La meilleure tarification n’est pas celle qui affiche le prix le plus simple. C’est celle qui associe une promesse compréhensible à un périmètre maîtrisable. Utilisez le TJM pour calculer votre rentabilité, le forfait pour vendre un résultat clairement défini, et une phase intermédiaire lorsque le projet n’est pas encore assez mûr. Le devis devient alors un outil d’interface: il aligne les attentes, les décisions et le travail réellement nécessaire.

Questions fréquentes

Comment calculer son TJM de graphiste freelance ?
Il faut diviser le revenu annuel nécessaire, incluant les charges et frais professionnels, par le nombre de jours réellement facturables, qui se situe généralement entre 130 et 180 jours par an.
Quelle est la différence entre le TJM et le forfait ?
Le TJM vend une capacité de production disponible sur une durée définie, tandis que le forfait vend un périmètre de livrables précis et un résultat attendu.
Comment éviter les dérives sur un projet au forfait ?
Il est essentiel de définir précisément le nombre de propositions et de corrections incluses, et de mettre en place une procédure d'avenant pour facturer toute demande qui sort du périmètre initial.
Le TJM inclut-il automatiquement la cession des droits d'auteur ?

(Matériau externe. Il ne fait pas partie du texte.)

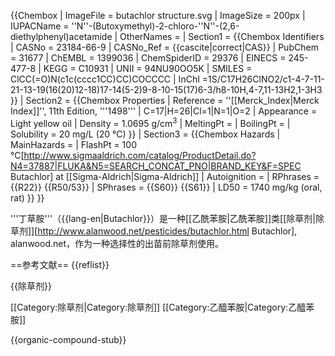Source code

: {{Chembox
| ImageFile = butachlor structure.svg
| ImageSize = 200px
| IUPACName = ''N''-(Butoxymethyl)-2-chloro-''N''-(2,6-diethylphenyl)acetamide
| OtherNames = 
| Section1 = {{Chembox Identifiers
|  CASNo = 23184-66-9
|   CASNo_Ref = {{cascite|correct|CAS}}
|  PubChem = 31677
| ChEMBL = 1399036
|  ChemSpiderID = 29376
|  EINECS = 245-477-8
| KEGG = C10931
|  UNII = 94NU90OO5K
| SMILES = ClCC(=O)N(c1c(cccc1CC)CC)COCCCC
|  InChI =1S/C17H26ClNO2/c1-4-7-11-21-13-19(16(20)12-18)17-14(5-2)9-8-10-15(17)6-3/h8-10H,4-7,11-13H2,1-3H3
  }}
| Section2 = {{Chembox Properties
|  Reference = <ref name=Merck>''[[Merck_Index|Merck Index]]'', 11th Edition, '''1498'''</ref>
|  C=17|H=26|Cl=1|N=1|O=2
|  Appearance = Light yellow oil
|  Density = 1.0695 g/cm<sup>3</sup>
|  MeltingPt = 
|  BoilingPt = 
|  Solubility =  20 mg/L (20 °C)
  }}
| Section3 = {{Chembox Hazards
|  MainHazards = 
|  FlashPt = 100 °C<ref name=SA>[http://www.sigmaaldrich.com/catalog/ProductDetail.do?N4=37887|FLUKA&N5=SEARCH_CONCAT_PNO|BRAND_KEY&F=SPEC Butachlor] at [[Sigma-Aldrich|Sigma-Aldrich]]</ref>
|  Autoignition =
|  RPhrases = {{R22}} {{R50/53}}
|  SPhrases = {{S60}} {{S61}}
|  LD50 = 1740 mg/kg (oral, rat)<ref name=Merck/>
  }}
}}

'''丁草胺'''（{{lang-en|Butachlor}}）是一种[[乙酰苯胺|乙酰苯胺]]类[[除草剂|除草剂]]<ref>[http://www.alanwood.net/pesticides/butachlor.html Butachlor], alanwood.net</ref>，作为一种选择性的出苗前除草剂使用<ref name=Merck/>。

==参考文献==
{{reflist}}

{{除草剂}}

[[Category:除草剂|Category:除草剂]]
[[Category:乙醯苯胺|Category:乙醯苯胺]]

{{organic-compound-stub}}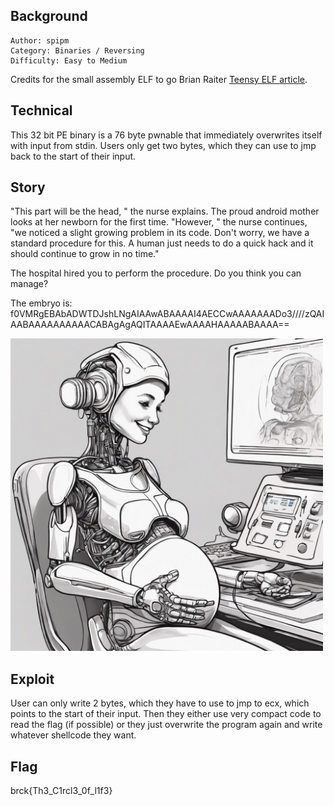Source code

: ## Background

    Author: spipm
    Category: Binaries / Reversing
    Difficulty: Easy to Medium

Credits for the small assembly ELF to go Brian Raiter [Teensy ELF article](https://www.muppetlabs.com/~breadbox/software/tiny/teensy.html).

## Technical

This 32 bit PE binary is a 76 byte pwnable that immediately overwrites itself with input from stdin. Users only get two bytes, which they can use to jmp back to the start of their input.

## Story

"This part will be the head, " the nurse explains. The proud android mother looks at her newborn for the first time. "However, " the nurse continues, "we noticed a slight growing problem in its code. Don't worry, we have a standard procedure for this. A human just needs to do a quick hack and it should continue to grow in no time." 

The hospital hired you to perform the procedure. Do you think you can manage? 

The embryo is:
f0VMRgEBAbADWTDJshLNgAIAAwABAAAAI4AECCwAAAAAAADo3////zQAIAABAAAAAAAAAACABAgAgAQITAAAAEwAAAAHAAAAABAAAA==

<img src="./embryobot.jpeg" width="500">

## Exploit

User can only write 2 bytes, which they have to use to jmp to ecx, which points to the start of their input. Then they either use very compact code to read the flag (if possible) or they just overwrite the program again and write whatever shellcode they want.

## Flag

brck{Th3_C1rcl3_0f_l1f3}
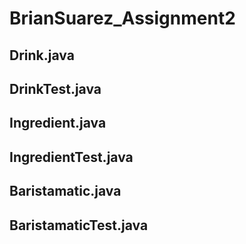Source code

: # BrianSuarez_Assignment2

## Drink.java

## DrinkTest.java

## Ingredient.java

## IngredientTest.java

## Baristamatic.java

## BaristamaticTest.java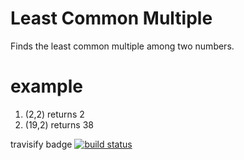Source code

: Least Common Multiple
=====================

Finds the least common multiple among two numbers.

example
=======
1. (2,2) returns 2
2. (19,2) returns 38

travisify badge
[![build status](https://secure.travis-ci.org/sean17/LCM.png)](http://travis-ci.org/sean17/LCM)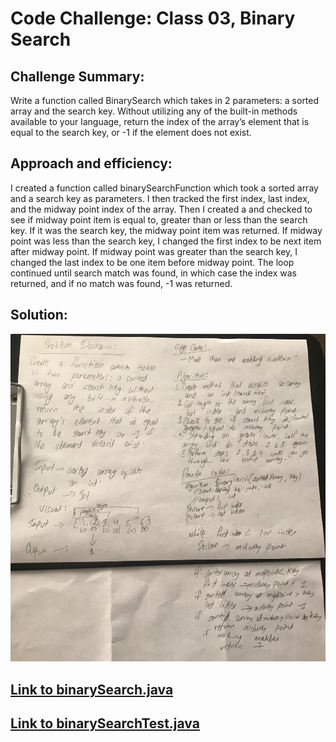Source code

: # Code Challenge: Class 03, Binary Search

## Challenge Summary:
Write a function called BinarySearch which takes in 2 parameters: a sorted array and the search key. Without utilizing any of the built-in methods available to your language, return the index of the array’s element that is equal to the search key, or -1 if the element does not exist.

## Approach and efficiency:
I created a function called binarySearchFunction which took a sorted array and a search key as parameters. I then tracked the first index, last index, and the midway point index of the array. 
Then I created a and checked to see if midway point item is equal to, greater than or less than the search key. If it was the search key, the midway point item was returned. 
If midway point was less than the search key, I changed the first index to be next item after midway point. If midway point was greater than the search key, I changed the last index to be one item before midway point.
The loop continued until search match was found, in which case the index was returned, and if no match was found, -1 was returned.

## Solution:
![Binary Search_whiteboard](../assets/binarySearchWhiteBoard.jpg)

## [Link to binarySearch.java](https://github.com/sadhikari07/data-structures-and-algorithms/blob/master/java401_code_challenges/src/main/java/java401_code_challenges/BinarySearch.java)

## [Link to binarySearchTest.java](https://github.com/sadhikari07/data-structures-and-algorithms/blob/master/java401_code_challenges/src/test/java/java401_code_challenges/BinarySearchTest.java)
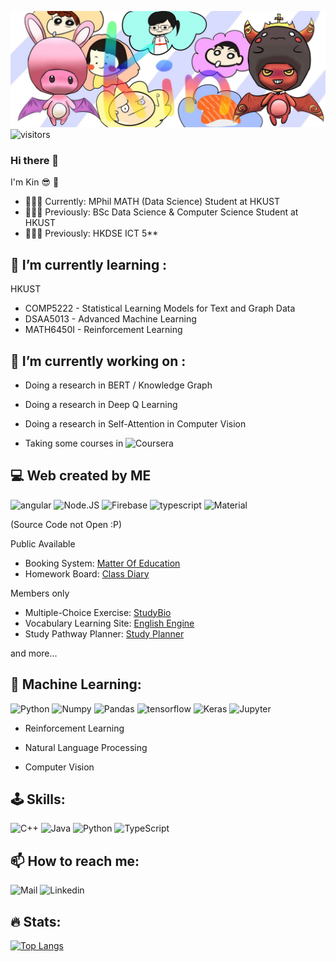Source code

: ![Banner](./banner.jpeg)
![visitors](https://visitor-badge.laobi.icu/badge?page_id=kinkinava.kinkinava)
### Hi there 👋

I'm Kin 😎 🙈
- 🧑🏻‍💻 Currently: MPhil MATH (Data Science) Student at HKUST
- 🧑🏻‍💻 Previously:  BSc Data Science & Computer Science Student at HKUST
- 🧑🏻‍💻 Previously:  HKDSE ICT 5**
<!--
**kinkinava/kinkinava** is a ✨ _special_ ✨ repository because its `README.md` (this file) appears on your GitHub profile.

Here are some ideas to get you started:

- 🔭 I’m currently working on ...
- 🌱 I’m currently learning ...
- 👯 I’m looking to collaborate on ...
- 🤔 I’m looking for help with ...
- 💬 Ask me about ...
- 📫 How to reach me: ...
- 😄 Pronouns: ...
- ⚡ Fun fact: ...
-->

<h2>🌱 I’m currently learning :</h2>

HKUST
- COMP5222 - Statistical Learning Models for Text and Graph Data
- DSAA5013  - Advanced Machine Learning
- MATH6450I - Reinforcement Learning

<h2>🔭 I’m currently working on :</h2>

- Doing a research in BERT / Knowledge Graph
- Doing a research in Deep Q Learning
- Doing a research in Self-Attention in Computer Vision

- Taking some courses in ![Coursera](https://img.shields.io/badge/Coursera-0056D2?style=for-the-badge&logo=Coursera&logoColor=white) 



<h2>💻 Web created by ME</h2>

![angular](https://img.shields.io/badge/Angular-DD0031?style=for-the-badge&logo=angular&logoColor=white) ![Node.JS](https://img.shields.io/badge/Node.js-339933?style=for-the-badge&logo=nodedotjs&logoColor=white) ![Firebase](https://img.shields.io/badge/firebase-ffca28?style=for-the-badge&logo=firebase&logoColor=black) ![typescript](https://img.shields.io/badge/TypeScript-007ACC?style=for-the-badge&logo=typescript&logoColor=white) ![Material](https://img.shields.io/badge/-materialize--css-ff69b4?style=for-the-badge&logo=materialize--css&logoColor=white) 

(Source Code not Open :P)

Public Available  
- Booking System: [Matter Of Education](https://booking.matterofeducation.com/)
- Homework Board: [Class Diary](https://classdiary.plkcfs.edu.hk/)

Members only

- Multiple-Choice Exercise: [StudyBio](https://studybio.net/)
- Vocabulary Learning Site: [English Engine](https://englishengine.plkcfs.edu.hk/)
- Study Pathway Planner: [Study Planner](https://studyplanner-sci-dev.ust.hk/) 

and more...



<h2>🤖 Machine Learning:</h2>

![Python](https://img.shields.io/badge/Python-3776AB?style=for-the-badge&logo=python&logoColor=white) ![Numpy](https://img.shields.io/badge/Numpy-777BB4?style=for-the-badge&logo=numpy&logoColor=white) ![Pandas](https://img.shields.io/badge/Pandas-2C2D72?style=for-the-badge&logo=pandas&logoColor=white) ![tensorflow](https://img.shields.io/badge/TensorFlow-FF6F00?style=for-the-badge&logo=tensorflow&logoColor=white) ![Keras](https://img.shields.io/badge/Keras-D00000?style=for-the-badge&logo=Keras&logoColor=white) ![Jupyter](https://img.shields.io/badge/Jupyter-F37626.svg?&style=for-the-badge&logo=Jupyter&logoColor=white) 

- Reinforcement Learning

- Natural Language Processing

- Computer Vision

<h2>🕹️ Skills:</h2>

![C++](https://img.shields.io/badge/C%2B%2B-00599C?style=for-the-badge&logo=c%2B%2B&logoColor=white) ![Java](https://img.shields.io/badge/Java-ED8B00?style=for-the-badge&logo=java&logoColor=white) ![Python](	https://img.shields.io/badge/Python-3776AB?style=for-the-badge&logo=python&logoColor=white) ![TypeScript](https://img.shields.io/badge/TypeScript-007ACC?style=for-the-badge&logo=typescript&logoColor=white) 


<h2>📫 How to reach me:</h2>

![Mail](https://img.shields.io/badge/Gmail-D14836?style=for-the-badge&logo=gmail&logoColor=white) ![Linkedin](https://img.shields.io/badge/LinkedIn-0077B5?style=for-the-badge&logo=linkedin&logoColor=white) 

<h2>🔥 Stats:</h2>

[![Top Langs](https://github-readme-stats.vercel.app/api/top-langs/?username=kinkinava&layout=compact)](https://github.com/kinkinava/github-readme-stats)
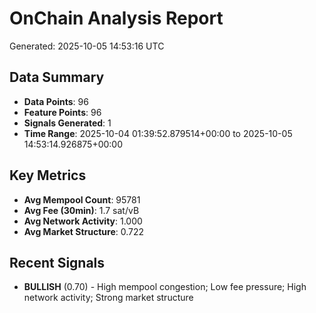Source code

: # OnChain Analysis Report
Generated: 2025-10-05 14:53:16 UTC

## Data Summary
- **Data Points**: 96
- **Feature Points**: 96
- **Signals Generated**: 1
- **Time Range**: 2025-10-04 01:39:52.879514+00:00 to 2025-10-05 14:53:14.926875+00:00

## Key Metrics
- **Avg Mempool Count**: 95781
- **Avg Fee (30min)**: 1.7 sat/vB
- **Avg Network Activity**: 1.000
- **Avg Market Structure**: 0.722

## Recent Signals
- **BULLISH** (0.70) - High mempool congestion; Low fee pressure; High network activity; Strong market structure
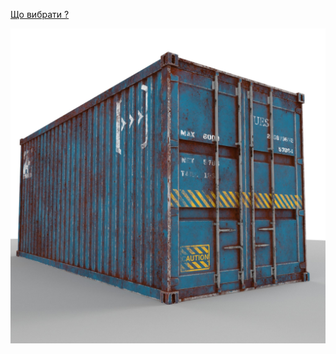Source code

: <a href="https://github.com/AlbertRipak/AsciiArtify/blob/master/doc/Concept.md">Що вибрати ?</a>

![Image](./doc/container.jpg)

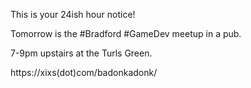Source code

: This is your 24ish hour notice!

Tomorrow is the #Bradford #GameDev meetup in a pub.

7-9pm upstairs at the Turls Green.

https://xixs(dot)com/badonkadonk/ 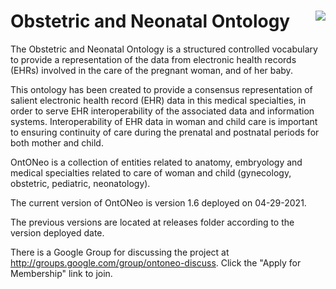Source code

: # Obstetric and Neonatal Ontology <img class=wp-image-96 align=right src="https://github.com/ffarinel/Ontoneo/blob/master/ontoneo_transparent.png"/>

The Obstetric and Neonatal Ontology is a structured controlled vocabulary to provide a representation of the data from electronic health records (EHRs) involved in the care of the pregnant woman, and of her baby.

This ontology has been created to provide a consensus representation of salient electronic health record (EHR) data in this medical specialties, in order to serve EHR interoperability of the associated data and information systems. Interoperability of EHR data in woman and child care is important to ensuring continuity of care during the prenatal and postnatal periods for both mother and child.

OntONeo  is a collection of entities related to anatomy, embryology and medical specialties related to care of woman and child (gynecology, obstetric, pediatric, neonatology).

The current version of OntONeo is version 1.6 deployed on 04-29-2021. 

The previous versions are located at releases folder according to the version deployed date.

There is a Google Group for discussing the project at http://groups.google.com/group/ontoneo-discuss. Click the "Apply for Membership" link to join.
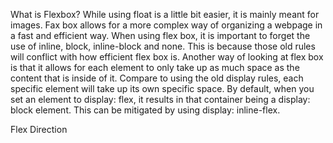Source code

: What is Flexbox?
    While using float is a little bit easier, it is mainly meant for images. Fax box allows for a more complex way of organizing a webpage in a fast and efficient way. When using flex box, it is important to forget the use of inline, block, inline-block and none. This is because those old rules will conflict with how efficient flex box is. Another way of looking at flex box is that it allows for each element to only take up as much space as the content that is inside of it. Compare to using the old display rules, each specific element will take up its own specific space. By default, when you set an element to display: flex, it results in that container being a display: block element. This can be mitigated by using display: inline-flex.

<!-- .container { (This segment of code alone can make a more complex lay out very easily)
    display: flex;
    gap: 10px
} -->

Flex Direction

Non, la cession des droits d'auteur est une prestation distincte de la conception et de la production, qui doit faire l'objet d'une clause explicite dans le devis, quel que soit le mode de facturation choisi.
Quand privilégier le TJM plutôt que le forfait ?
Le TJM est préférable lorsque le brief est incomplet, que les priorités changent fréquemment, ou que la mission implique du conseil et de la coordination au sein d'une équipe.